▸ **Supplied data**
= = =

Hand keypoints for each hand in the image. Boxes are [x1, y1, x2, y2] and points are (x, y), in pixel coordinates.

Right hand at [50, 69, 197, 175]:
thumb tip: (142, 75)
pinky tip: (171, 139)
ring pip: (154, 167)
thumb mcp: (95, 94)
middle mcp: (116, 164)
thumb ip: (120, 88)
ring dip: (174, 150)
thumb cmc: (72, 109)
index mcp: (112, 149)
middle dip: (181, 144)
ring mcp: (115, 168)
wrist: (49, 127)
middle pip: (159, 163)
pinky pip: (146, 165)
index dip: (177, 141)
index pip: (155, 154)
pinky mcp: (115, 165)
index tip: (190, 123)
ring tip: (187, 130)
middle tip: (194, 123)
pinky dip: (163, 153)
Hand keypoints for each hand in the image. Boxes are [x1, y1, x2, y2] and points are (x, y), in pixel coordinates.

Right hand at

= = =

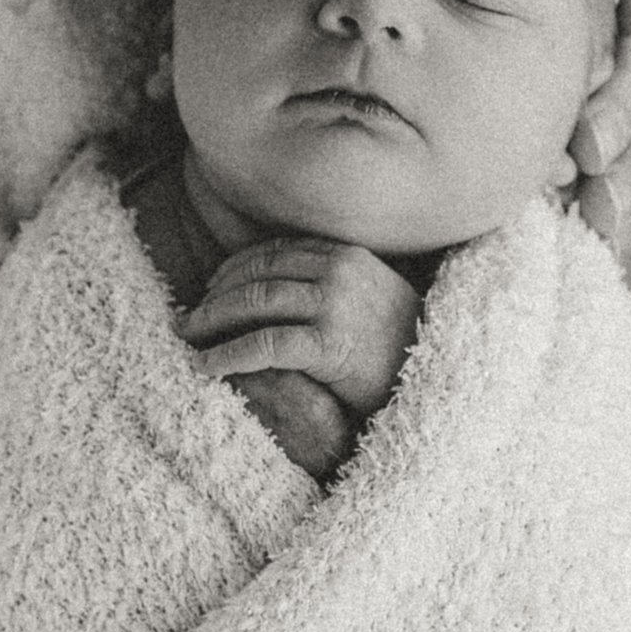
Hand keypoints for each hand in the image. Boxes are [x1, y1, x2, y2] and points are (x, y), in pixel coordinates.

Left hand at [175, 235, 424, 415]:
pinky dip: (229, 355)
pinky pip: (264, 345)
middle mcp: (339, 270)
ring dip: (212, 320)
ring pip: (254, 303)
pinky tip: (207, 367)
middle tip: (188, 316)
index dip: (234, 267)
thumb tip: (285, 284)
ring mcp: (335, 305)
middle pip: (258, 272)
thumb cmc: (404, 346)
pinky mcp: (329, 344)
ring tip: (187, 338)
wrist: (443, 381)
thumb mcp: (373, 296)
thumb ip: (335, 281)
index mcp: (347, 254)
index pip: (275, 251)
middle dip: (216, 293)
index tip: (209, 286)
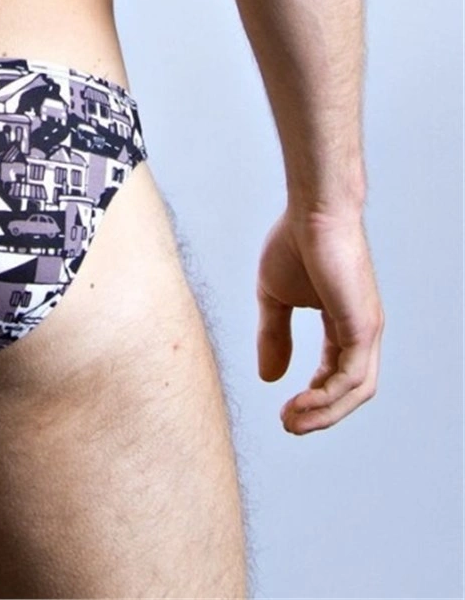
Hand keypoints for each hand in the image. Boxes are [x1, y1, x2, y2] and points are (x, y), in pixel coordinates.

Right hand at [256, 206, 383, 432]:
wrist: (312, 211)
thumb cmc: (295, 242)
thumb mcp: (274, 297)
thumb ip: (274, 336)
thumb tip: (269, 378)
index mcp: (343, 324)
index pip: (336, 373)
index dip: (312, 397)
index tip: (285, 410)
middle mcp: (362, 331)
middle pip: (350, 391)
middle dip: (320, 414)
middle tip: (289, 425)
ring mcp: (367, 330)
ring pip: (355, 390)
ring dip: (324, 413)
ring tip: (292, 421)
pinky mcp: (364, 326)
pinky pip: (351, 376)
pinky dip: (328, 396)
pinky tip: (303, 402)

= = =

Look through the records and count each line that holds "pinky". Write only the total.

12